Studio Interview - Way Studio

Feature Story

Beijing, China 

Way Studio is an innovative architecture and design studio with a focus on coalescing architecture with art and technology. It has focused on discovering new possibilities through cross-disciplinary collaborations. Its scope of work covers urban planning, cultural projects such as galleries, museums and opera houses, mixed-use buildings, architectural renovations, residential projects, exhibitions and installation designs. Its collaboration with other disciplines “results in an adaptive, flexible approach and methodology in our work”.

The studio has done a lot of inter-disciplinary work alongside artists, designers, consultants, engineers and others, always with a focus on finding new ways of doing things. It says it is interested in discovering the balance between people and Nature, culture and technology.
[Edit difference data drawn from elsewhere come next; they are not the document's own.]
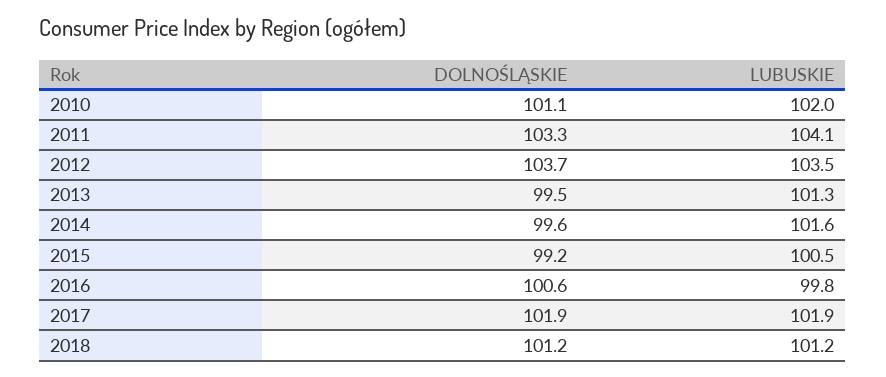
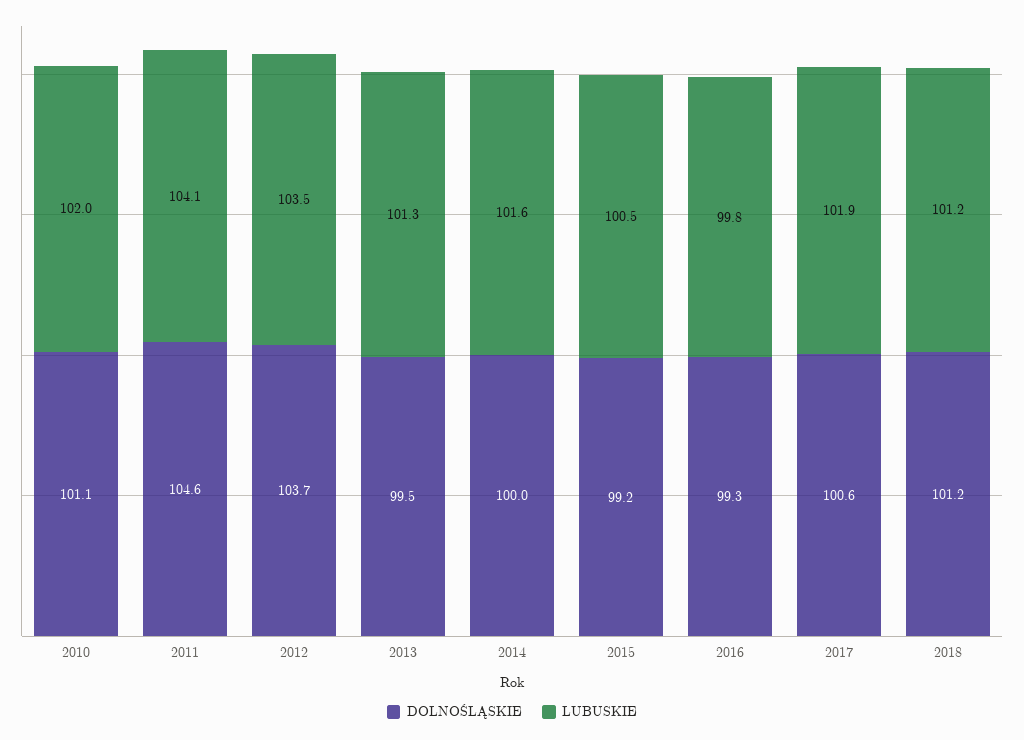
  {
    "DOLNOŚLĄSKIE": {
      "2010": 101.1,
-     "2011": 103.3,
+     "2011": 104.6,
      "2012": 103.7,
      "2013": 99.5,
-     "2014": 99.6,
+     "2014": 100,
      "2015": 99.2,
-     "2016": 100.6,
+     "2016": 99.3,
-     "2017": 101.9,
+     "2017": 100.6,
      "2018": 101.2
    },
    "LUBUSKIE": {
      "2010": 102,
      "2011": 104.1,
      "2012": 103.5,
      "2013": 101.3,
      "2014": 101.6,
      "2015": 100.5,
      "2016": 99.8,
      "2017": 101.9,
      "2018": 101.2
    }
  }

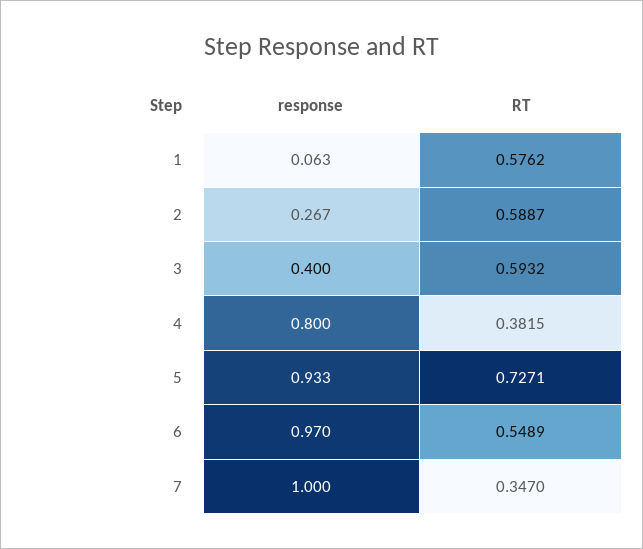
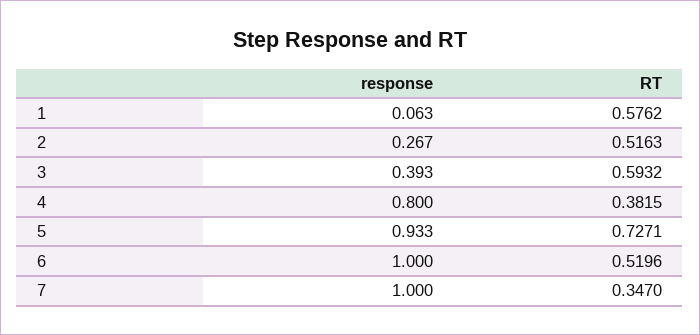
  {
    "response": {
      "1": 0.063,
      "2": 0.267,
-     "3": 0.4,
+     "3": 0.393,
      "4": 0.8,
      "5": 0.933,
-     "6": 0.97,
+     "6": 1,
      "7": 1
    },
    "RT": {
      "1": 0.5762,
-     "2": 0.5887,
+     "2": 0.5163,
      "3": 0.5932,
      "4": 0.3815,
      "5": 0.7271,
-     "6": 0.5489,
+     "6": 0.5196,
      "7": 0.347
    }
  }

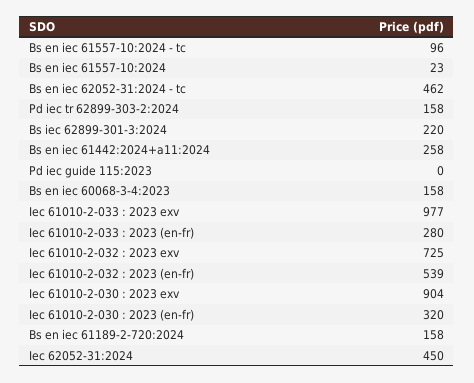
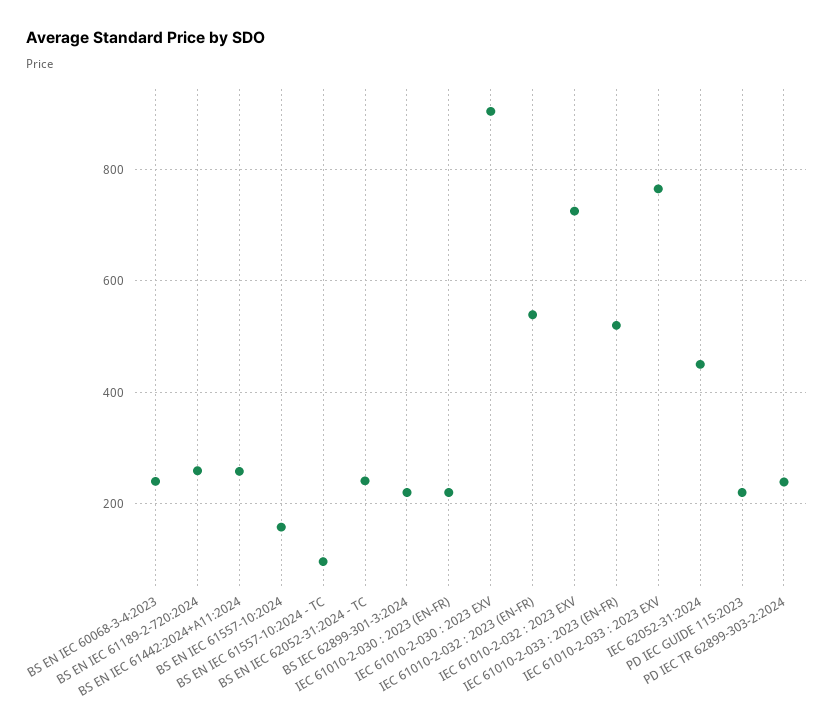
  {
    "Bs en iec 61557-10:2024 - tc": 96,
-   "Bs en iec 61557-10:2024": 23,
+   "Bs en iec 61557-10:2024": 160,
-   "Bs en iec 62052-31:2024 - tc": 462,
+   "Bs en iec 62052-31:2024 - tc": 240,
-   "Pd iec tr 62899-303-2:2024": 158,
+   "Pd iec tr 62899-303-2:2024": 240,
    "Bs iec 62899-301-3:2024": 220,
    "Bs en iec 61442:2024+a11:2024": 258,
-   "Pd iec guide 115:2023": 0,
+   "Pd iec guide 115:2023": 220,
-   "Bs en iec 60068-3-4:2023": 158,
+   "Bs en iec 60068-3-4:2023": 240,
-   "Iec 61010-2-033 : 2023 exv": 977,
+   "Iec 61010-2-033 : 2023 exv": 760,
-   "Iec 61010-2-033 : 2023 (en-fr)": 280,
+   "Iec 61010-2-033 : 2023 (en-fr)": 520,
    "Iec 61010-2-032 : 2023 exv": 725,
    "Iec 61010-2-032 : 2023 (en-fr)": 539,
    "Iec 61010-2-030 : 2023 exv": 904,
-   "Iec 61010-2-030 : 2023 (en-fr)": 320,
+   "Iec 61010-2-030 : 2023 (en-fr)": 220,
-   "Bs en iec 61189-2-720:2024": 158,
+   "Bs en iec 61189-2-720:2024": 260,
    "Iec 62052-31:2024": 450
  }

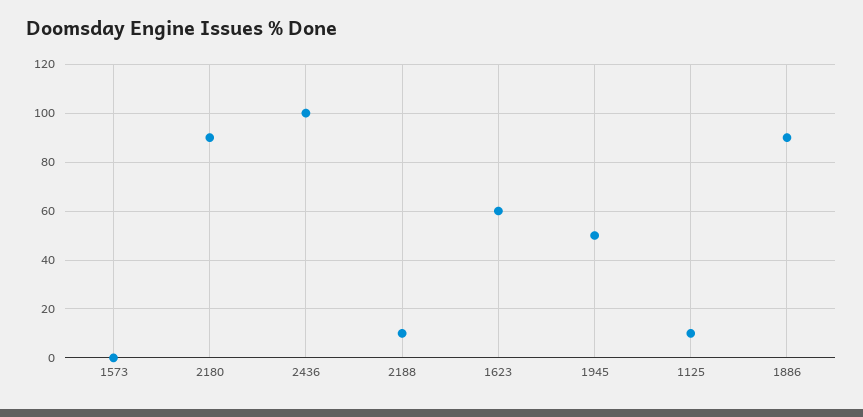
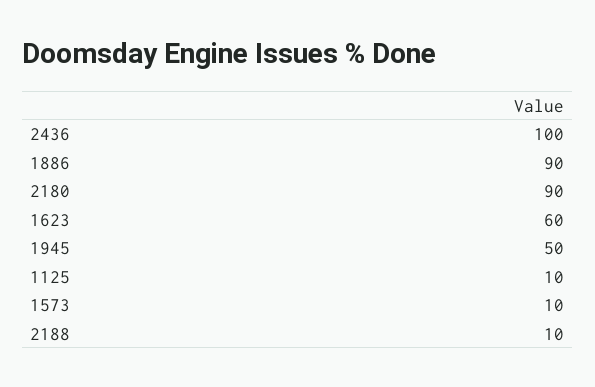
  {
-   "1573": 0,
+   "1573": 10,
    "2180": 90,
    "2436": 100,
    "2188": 10,
    "1623": 60,
    "1945": 50,
    "1125": 10,
    "1886": 90
  }

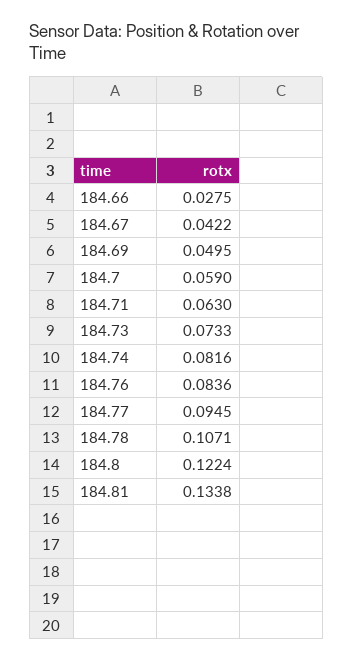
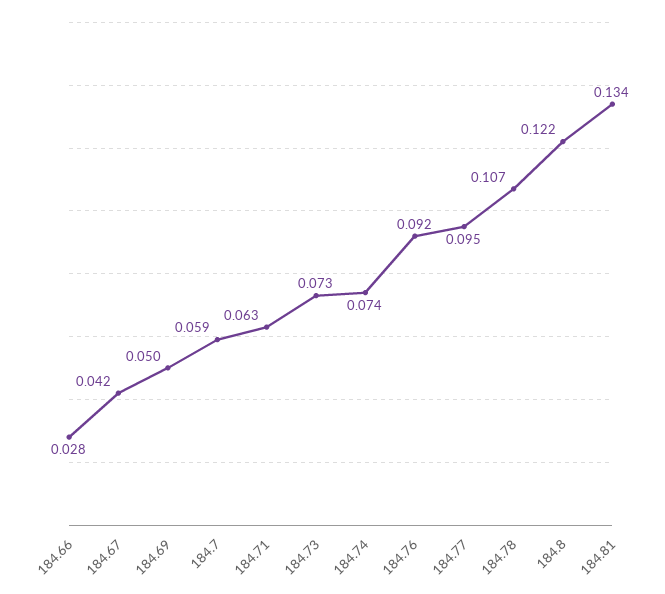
  {
    "184.66": 0.0275,
    "184.67": 0.0422,
    "184.69": 0.0495,
    "184.7": 0.059,
    "184.71": 0.063,
    "184.73": 0.0733,
-   "184.74": 0.0816,
+   "184.74": 0.074,
-   "184.76": 0.0836,
+   "184.76": 0.092,
    "184.77": 0.0945,
    "184.78": 0.1071,
    "184.8": 0.1224,
    "184.81": 0.1338
  }

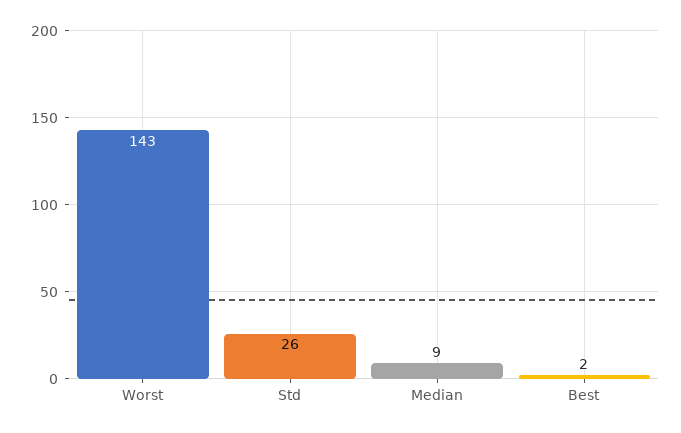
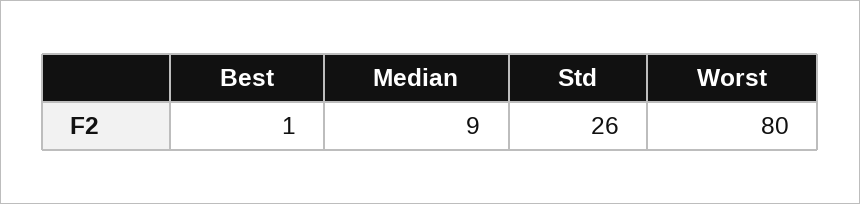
  {
-   "Worst": 143,
+   "Worst": 80,
    "Std": 26,
    "Median": 9,
-   "Best": 2
+   "Best": 1
  }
Way Studio currently has offices in Beijing, Hong Kong and Vancouver.

Can any comparison be drawn between the way design studios function and a rugby team plays?

The most obvious is team-work, of course; it is essential that everyone plays their own part well in the team for a functioning whole that moves together, and training, to build up “muscles” in order to perform when and where it matters.

Design is laborious work, which rugby also obviously is. You have to be dedicated and to really enjoy it more than a job to commit all the sweat and tears to become a designer.

Both are considered professionals, and there is a certain level of “talent” involved. Not just anyone can become a designer, there are certain artistic and logical pre-sets you need to possess in order to excel in this field.

What do you see as the main advantages and main drawbacks of working in a large or medium-sized design studio?

The advantages of larger studios are their resources such as available projects and clientele, but also suppliers and employees. It isn’t just external resources but internal resources, too; the fewer the people in a company means less brain-power to use, as practices such as knowledge-share are great for growth in the workplace.

On the other hand, the disadvantages of larger firms are the politics involved; that is an inevitable by-product of any organisation with multiple people, where structure becomes a necessity. With structure comes power, and with power, competition and internal relationships to navigate. With smaller firms, it is vital to work as a tight-knit family, because you cannot survive otherwise.
It has been an on-going discussion alongside other similar-sized firms as to whether we can, and how we can, level that playing field by creating a network of smaller firms, a league if you will. The possibility would be intriguing.